REGULAR contributor Kevin Henegan dropped me a line about rail bridges along Garswood Old Road.

He wrote: “It is just beyond the point where the St Helens to Wigan railway line crosses the viaduct near Carr Mill Dam. It gave access to land belonging to Old Garswood Hall.

“Further along Garswood Old Road at Hollin Hey is another railway bridge built of blue bricks and crossing the road at an angle towards Garswood. The skill of the men who built it is astounding; indeed I’d be surprised if any bricklayers today could even approach it.

“Hollin Hey, by the way, was an enclosure made of holly bushes where the Gerard family kept deer to be hunted through Carr Mill Wood. Any deer that could reach Glade Hill at Laffak was allowed to go free.

“An old man I knew was once given half a crown for returning such a deer to Hollin Hey. He also remembered hearing Lord Gerard swearing at Lady Gerard for making risky jumps while hunting.

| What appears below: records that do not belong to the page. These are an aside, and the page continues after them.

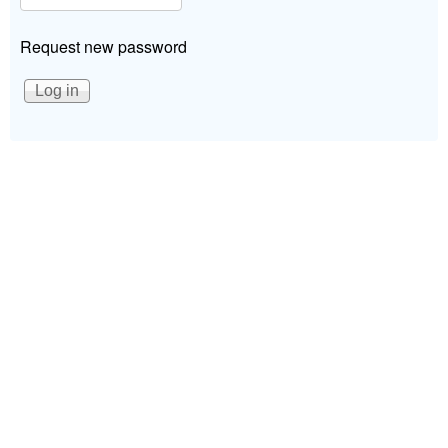
Request new password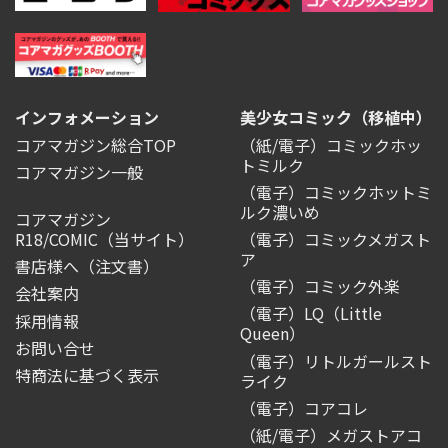
インフォメーション
美少女コミック（移植中）
コアマガジン総合TOP
（紙/電子）コミックホッ
トミルク
コアマガジン一般
（電子）コミックホットミ
ルク濃いめ
コアマガジン
R18/COMIC
（当サイト）
（電子）コミックメガスト
ア
書店様へ（注文書）
（電子）コミック外楽
会社案内
（電子）LQ（Little
採用情報
Queen）
お問い合せ
（電子）リトルガールスト
特商法に基づく表示
ライク
（電子）コアコレ
（紙/電子）メガストアコ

“The railway owes its origins to the desire of local colliery owners in the 19th century for better connections with their markets in east Lancashire and docks on the upper Mersey estuary at Widnes and Garston, where shipping charges were cheaper.” The route of the line between St Helens and Wigan was authorised by the Lancashire Union Act 1865. This particular section follows the route previously taken by the tramroad constructed by Samuel Stock to transport coals from his Blackleyhurst Colliery to the Upper Basin on the Blackbrook Branch of the St Helens Canal. The line opened to goods traffic on 1 November 1869, and to passenger trains on 1 December 1869. Another company – the London and North Western Railway- extended the line to Huyton, and passenger trains began running between Liverpool, St Helens and Wigan from 1 January 1872.